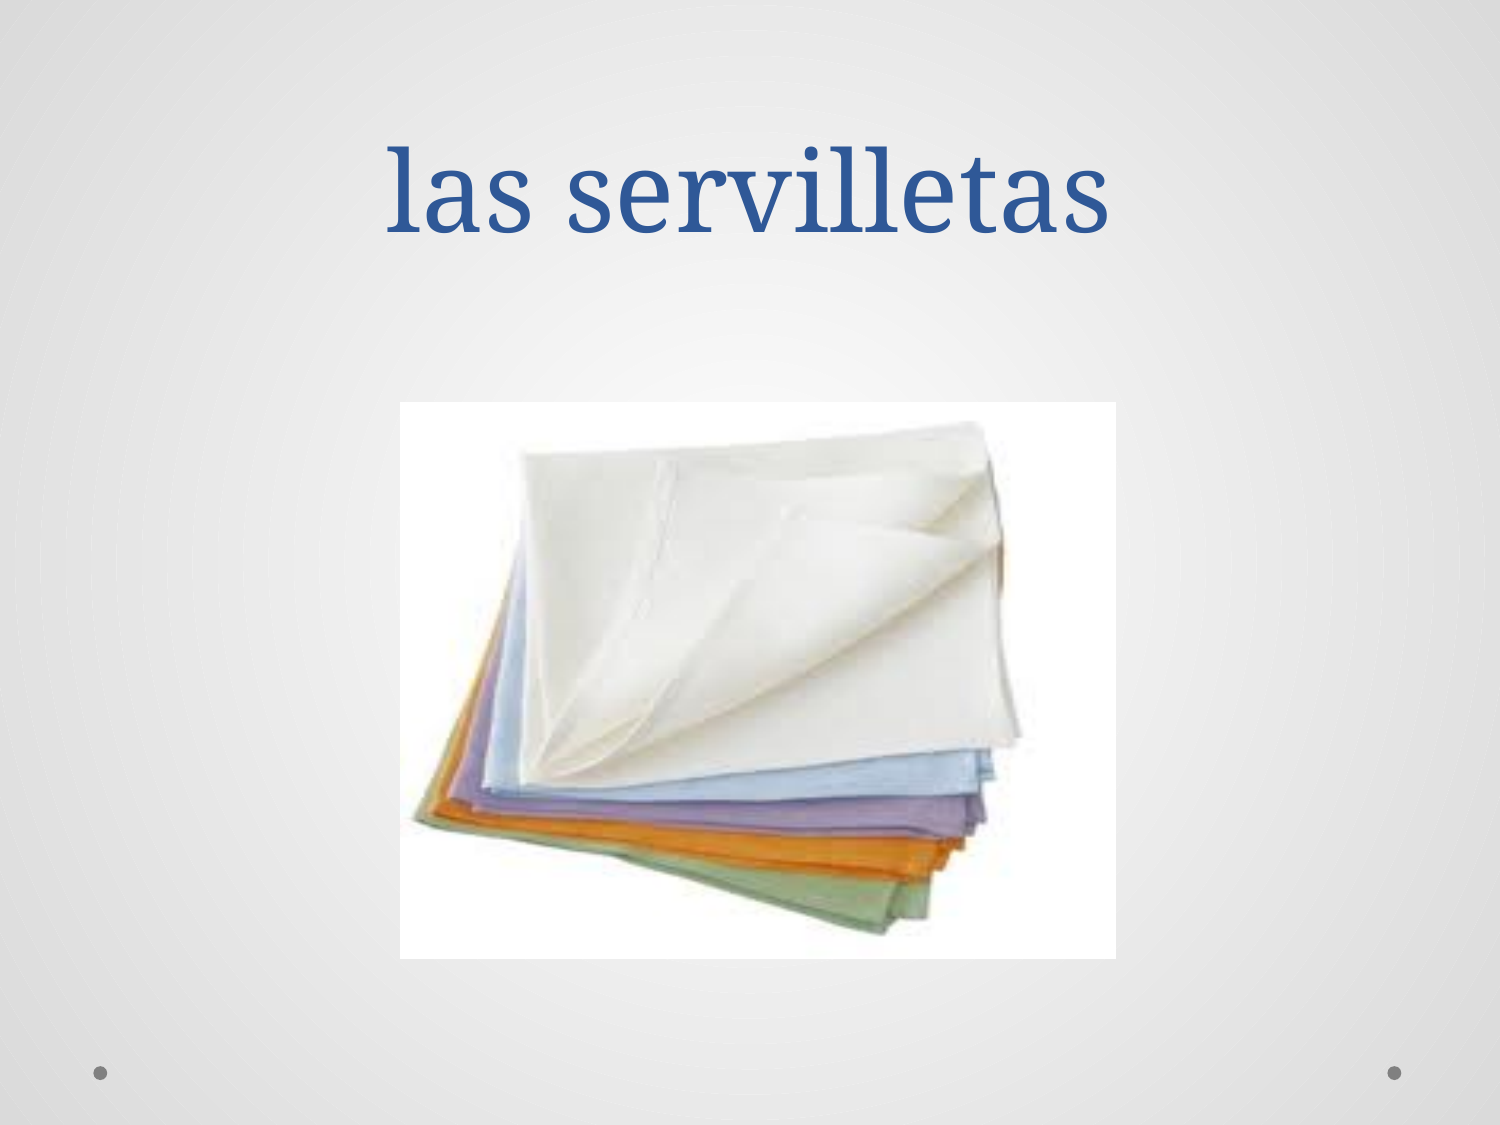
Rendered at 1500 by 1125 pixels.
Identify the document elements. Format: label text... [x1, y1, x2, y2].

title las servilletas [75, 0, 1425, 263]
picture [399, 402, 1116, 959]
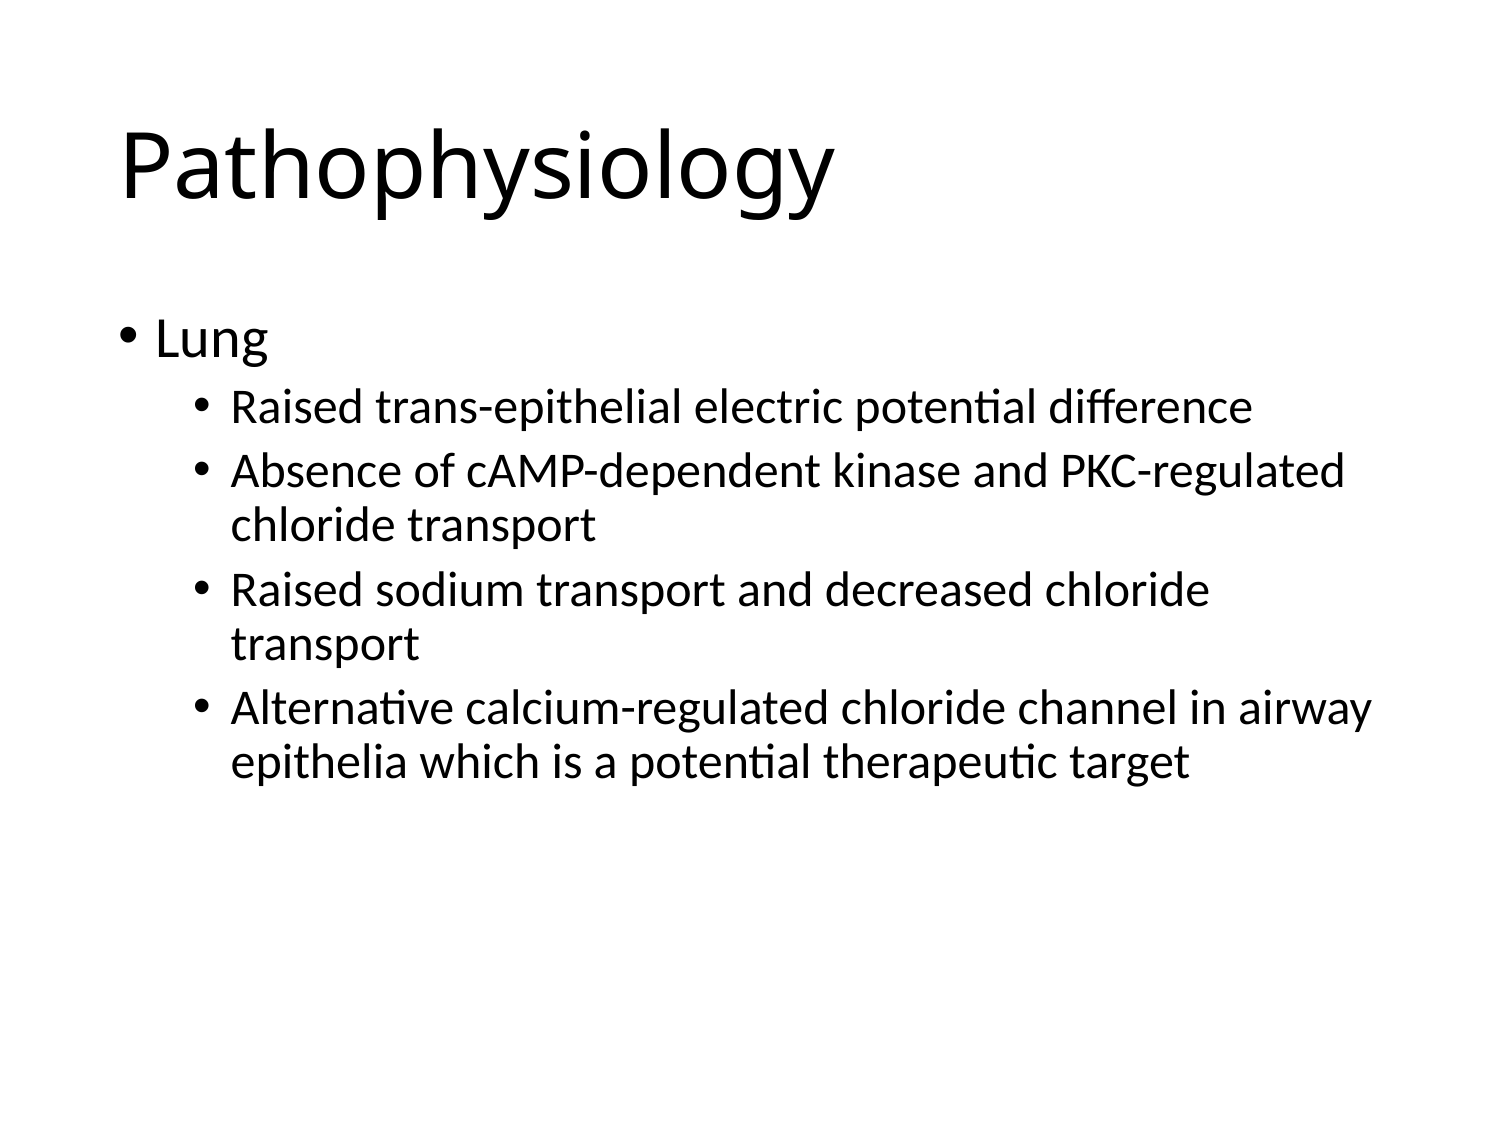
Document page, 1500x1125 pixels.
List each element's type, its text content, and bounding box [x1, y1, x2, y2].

Try it
Without any of the pictures, repeat the entries above word for word.

Result of this task
Rendered at 1500 by 1125 pixels.
Identify the document elements. Format: label text... [x1, y1, x2, y2].

title las servilletas [75, 0, 1425, 263]
picture [399, 402, 1116, 959]
Document page, 1500x1125 pixels.
List each element's type, its text content, and bounding box [x1, y1, x2, y2].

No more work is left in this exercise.